Earlier in the week, the RBA left its benchmark interest rate at a record low of 1.50% this month, as widely expected. Traders think the next move when it comes will be a rate increase, but they don’t expect it until the end of this year at the earliest according to futures market pricing.

Weekly NZD/USD

New Zealand Dollar

The Reserve Bank of New Zealand held its official cash rate steady at 1.75 percent saying monetary policy will “remain accommodative for a considerable period.”

Acting Reserve Governor Grant Spencer kept the official cash rate unchanged at 1.75 percent and continued to signal rates would not lift until the latter half of next year at the earliest due to the lack of inflationary pressure.

“Monetary policy will remain accommodative for a considerable period,” Spencer said in a statement. “Numerous uncertainties remain and policy may need to adjust accordingly.”

The Reserve Bank now sees annual inflation at 1.1 percent in the March quarter versus a prior forecast of 1.5 percent.
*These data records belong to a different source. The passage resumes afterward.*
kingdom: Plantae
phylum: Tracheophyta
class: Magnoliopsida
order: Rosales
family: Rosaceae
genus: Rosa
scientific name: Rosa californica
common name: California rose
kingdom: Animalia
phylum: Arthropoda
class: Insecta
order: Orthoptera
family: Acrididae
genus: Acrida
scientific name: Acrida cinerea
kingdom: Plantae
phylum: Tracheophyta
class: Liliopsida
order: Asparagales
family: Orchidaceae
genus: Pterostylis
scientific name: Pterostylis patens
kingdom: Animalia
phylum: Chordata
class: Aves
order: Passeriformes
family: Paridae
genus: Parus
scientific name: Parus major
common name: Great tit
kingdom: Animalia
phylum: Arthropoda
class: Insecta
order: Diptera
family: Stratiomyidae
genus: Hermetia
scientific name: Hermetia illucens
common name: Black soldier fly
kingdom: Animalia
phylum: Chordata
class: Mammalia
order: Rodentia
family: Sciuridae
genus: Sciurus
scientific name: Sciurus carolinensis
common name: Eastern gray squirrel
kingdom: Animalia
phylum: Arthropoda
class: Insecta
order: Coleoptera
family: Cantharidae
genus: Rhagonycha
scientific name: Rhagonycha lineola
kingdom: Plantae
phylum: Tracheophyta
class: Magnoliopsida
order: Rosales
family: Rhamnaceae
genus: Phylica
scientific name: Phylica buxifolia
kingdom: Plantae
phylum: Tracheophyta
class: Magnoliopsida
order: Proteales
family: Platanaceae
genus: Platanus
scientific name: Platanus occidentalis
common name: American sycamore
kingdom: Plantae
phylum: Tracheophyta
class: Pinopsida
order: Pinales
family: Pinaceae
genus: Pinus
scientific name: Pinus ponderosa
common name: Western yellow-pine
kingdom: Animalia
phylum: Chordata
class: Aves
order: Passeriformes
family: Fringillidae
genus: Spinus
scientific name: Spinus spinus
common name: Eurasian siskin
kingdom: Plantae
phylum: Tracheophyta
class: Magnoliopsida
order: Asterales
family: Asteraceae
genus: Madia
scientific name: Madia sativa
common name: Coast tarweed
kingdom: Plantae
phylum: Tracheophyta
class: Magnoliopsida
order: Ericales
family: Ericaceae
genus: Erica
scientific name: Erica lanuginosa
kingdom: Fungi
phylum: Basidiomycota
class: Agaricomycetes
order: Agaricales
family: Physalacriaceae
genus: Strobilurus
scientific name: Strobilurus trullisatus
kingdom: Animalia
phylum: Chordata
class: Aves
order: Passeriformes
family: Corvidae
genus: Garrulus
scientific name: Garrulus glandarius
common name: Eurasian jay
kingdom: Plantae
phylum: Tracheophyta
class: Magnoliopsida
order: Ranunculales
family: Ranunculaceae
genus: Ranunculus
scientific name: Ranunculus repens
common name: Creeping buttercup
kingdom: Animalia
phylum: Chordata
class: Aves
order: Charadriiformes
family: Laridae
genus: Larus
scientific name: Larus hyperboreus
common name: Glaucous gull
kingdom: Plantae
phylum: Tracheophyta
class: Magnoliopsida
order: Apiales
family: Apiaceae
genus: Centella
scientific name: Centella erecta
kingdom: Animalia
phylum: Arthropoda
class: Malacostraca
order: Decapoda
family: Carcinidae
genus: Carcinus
It does not expect inflation to remain to the mid-point of its 1 percent-to-3 percent target band until September 2020 versus a prior forecast of June 2018.

Forecast

The major events out of New Zealand this week will be the quarterly Inflation Expectations and Business NZ Manufacturing Index.

Australia will feature the Employment Change and Unemployment Rate reports as well as a speech by RBA Governor Philip Lowe.

The major U.S. reports this week that should influence the price action are consumer inflation, retail sales, producer inflation and building permits.

On February 14, traders will get the opportunity to react to the monthly CPI report. Consumer inflation is expected to rise 0.3%. Core CPI is expected to come in 0.2% higher.

Retail Sales are expected to rise 0.5%. Core Retail Sales are called 0.2% higher.

Producer Inflation (PPI) is expected to rise 0.4%. Building Permits are forecast at 1.31M, slightly above the previous 1.30M.

Stronger-than-expected U.S. consumer inflation data will likely be bearish for the AUD/USD and NZD/USD because it will signal that inflation is rising and that the Fed may have to raise interest rates more aggressively this year.